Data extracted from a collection
....................

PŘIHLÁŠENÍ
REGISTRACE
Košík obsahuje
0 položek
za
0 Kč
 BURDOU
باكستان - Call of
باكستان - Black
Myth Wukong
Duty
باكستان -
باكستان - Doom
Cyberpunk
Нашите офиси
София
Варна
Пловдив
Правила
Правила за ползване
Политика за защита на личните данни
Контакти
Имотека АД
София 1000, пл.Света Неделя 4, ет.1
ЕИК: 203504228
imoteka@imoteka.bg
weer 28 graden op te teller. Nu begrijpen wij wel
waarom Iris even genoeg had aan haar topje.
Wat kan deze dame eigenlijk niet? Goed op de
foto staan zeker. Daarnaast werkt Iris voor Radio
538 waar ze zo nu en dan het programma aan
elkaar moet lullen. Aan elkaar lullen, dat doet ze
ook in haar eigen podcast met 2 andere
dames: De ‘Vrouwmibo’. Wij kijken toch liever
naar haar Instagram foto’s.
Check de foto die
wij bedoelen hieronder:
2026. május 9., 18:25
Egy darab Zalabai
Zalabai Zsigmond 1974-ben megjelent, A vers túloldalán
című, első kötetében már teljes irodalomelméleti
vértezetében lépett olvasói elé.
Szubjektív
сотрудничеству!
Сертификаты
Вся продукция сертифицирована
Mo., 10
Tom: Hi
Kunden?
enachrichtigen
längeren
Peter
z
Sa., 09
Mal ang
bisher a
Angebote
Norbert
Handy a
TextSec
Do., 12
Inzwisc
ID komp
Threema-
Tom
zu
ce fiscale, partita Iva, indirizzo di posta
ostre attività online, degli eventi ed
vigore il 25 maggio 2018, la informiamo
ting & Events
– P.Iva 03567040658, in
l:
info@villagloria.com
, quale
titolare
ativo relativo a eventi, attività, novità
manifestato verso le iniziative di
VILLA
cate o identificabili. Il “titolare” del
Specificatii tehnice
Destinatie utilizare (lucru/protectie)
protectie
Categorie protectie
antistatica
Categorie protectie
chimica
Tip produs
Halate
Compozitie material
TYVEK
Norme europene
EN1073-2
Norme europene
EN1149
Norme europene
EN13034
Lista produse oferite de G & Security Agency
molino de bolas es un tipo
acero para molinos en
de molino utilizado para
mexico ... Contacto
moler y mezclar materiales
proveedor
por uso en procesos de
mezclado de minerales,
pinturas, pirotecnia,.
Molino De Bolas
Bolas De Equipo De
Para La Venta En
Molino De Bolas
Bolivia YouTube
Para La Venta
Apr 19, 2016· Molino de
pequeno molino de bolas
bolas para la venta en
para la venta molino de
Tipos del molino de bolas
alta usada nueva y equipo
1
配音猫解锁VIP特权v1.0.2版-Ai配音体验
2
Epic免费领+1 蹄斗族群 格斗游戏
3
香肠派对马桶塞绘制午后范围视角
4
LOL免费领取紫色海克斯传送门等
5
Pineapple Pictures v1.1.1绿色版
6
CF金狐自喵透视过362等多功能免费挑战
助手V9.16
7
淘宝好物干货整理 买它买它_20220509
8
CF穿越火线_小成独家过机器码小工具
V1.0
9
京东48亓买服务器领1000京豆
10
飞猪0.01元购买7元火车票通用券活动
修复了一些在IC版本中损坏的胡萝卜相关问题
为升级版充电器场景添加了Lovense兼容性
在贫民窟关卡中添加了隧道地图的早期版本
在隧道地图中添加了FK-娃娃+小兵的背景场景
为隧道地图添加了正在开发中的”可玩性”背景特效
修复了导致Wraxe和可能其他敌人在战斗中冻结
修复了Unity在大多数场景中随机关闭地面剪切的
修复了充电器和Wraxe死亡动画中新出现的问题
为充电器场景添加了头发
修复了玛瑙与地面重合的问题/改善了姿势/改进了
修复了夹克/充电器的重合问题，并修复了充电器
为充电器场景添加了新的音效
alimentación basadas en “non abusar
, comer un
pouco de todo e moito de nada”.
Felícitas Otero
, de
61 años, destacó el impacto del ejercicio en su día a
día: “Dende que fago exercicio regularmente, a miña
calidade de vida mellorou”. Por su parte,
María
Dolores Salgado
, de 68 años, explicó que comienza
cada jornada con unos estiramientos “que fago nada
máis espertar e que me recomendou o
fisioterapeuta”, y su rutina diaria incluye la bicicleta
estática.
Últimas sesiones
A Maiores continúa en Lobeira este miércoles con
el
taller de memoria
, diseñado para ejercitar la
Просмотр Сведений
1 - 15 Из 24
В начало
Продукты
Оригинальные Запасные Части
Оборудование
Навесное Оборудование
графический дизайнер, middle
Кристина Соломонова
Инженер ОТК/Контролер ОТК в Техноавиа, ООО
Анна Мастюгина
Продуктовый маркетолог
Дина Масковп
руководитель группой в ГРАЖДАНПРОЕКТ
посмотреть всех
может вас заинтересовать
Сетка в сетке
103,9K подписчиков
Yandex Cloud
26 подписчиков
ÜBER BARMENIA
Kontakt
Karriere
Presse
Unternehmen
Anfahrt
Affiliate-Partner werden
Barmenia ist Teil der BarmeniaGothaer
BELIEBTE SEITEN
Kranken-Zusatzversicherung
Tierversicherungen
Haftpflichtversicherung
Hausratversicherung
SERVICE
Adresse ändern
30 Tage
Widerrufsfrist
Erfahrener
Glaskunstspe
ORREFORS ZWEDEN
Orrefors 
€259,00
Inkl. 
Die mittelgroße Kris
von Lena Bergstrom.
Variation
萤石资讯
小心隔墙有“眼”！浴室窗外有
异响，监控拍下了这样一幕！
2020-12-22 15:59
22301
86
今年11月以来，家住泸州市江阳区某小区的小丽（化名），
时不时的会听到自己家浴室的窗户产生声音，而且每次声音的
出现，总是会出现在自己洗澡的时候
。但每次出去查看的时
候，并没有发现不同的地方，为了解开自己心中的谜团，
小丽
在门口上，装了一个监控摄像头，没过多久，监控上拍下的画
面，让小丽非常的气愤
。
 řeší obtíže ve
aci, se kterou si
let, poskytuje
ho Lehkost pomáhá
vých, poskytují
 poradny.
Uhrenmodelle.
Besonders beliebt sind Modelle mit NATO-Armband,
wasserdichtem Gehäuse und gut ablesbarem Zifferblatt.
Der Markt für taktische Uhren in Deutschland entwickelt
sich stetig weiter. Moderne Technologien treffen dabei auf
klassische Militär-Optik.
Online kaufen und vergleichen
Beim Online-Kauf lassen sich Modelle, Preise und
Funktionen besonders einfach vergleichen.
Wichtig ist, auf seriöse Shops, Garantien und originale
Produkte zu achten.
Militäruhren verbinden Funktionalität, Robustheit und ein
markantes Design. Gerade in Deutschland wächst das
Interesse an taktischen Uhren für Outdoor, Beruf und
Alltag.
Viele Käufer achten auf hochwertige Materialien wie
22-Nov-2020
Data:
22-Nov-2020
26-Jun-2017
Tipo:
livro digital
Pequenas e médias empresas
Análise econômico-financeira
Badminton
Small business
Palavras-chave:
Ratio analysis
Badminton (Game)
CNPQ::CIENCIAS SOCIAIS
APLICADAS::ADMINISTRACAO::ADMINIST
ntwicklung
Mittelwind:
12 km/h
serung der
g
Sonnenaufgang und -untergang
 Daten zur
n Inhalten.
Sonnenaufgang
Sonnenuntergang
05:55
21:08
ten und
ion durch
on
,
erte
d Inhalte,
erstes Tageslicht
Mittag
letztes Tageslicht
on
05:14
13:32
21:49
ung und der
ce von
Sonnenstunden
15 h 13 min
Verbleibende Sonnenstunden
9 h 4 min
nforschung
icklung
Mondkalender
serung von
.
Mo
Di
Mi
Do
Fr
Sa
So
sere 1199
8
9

....................

- PROBLEM DESCRIPTION -
Only the lines from the one with "erstes Tageslicht" through the end of the data should be printed, each exactly as it appears.

- EXERCISE RESPONSE -
erstes Tageslicht
Mittag
letztes Tageslicht
on
05:14
13:32
21:49
ung und der
ce von
Sonnenstunden
15 h 13 min
Verbleibende Sonnenstunden
9 h 4 min
nforschung
icklung
Mondkalender
serung von
.
Mo
Di
Mi
Do
Fr
Sa
So
sere 1199
8
9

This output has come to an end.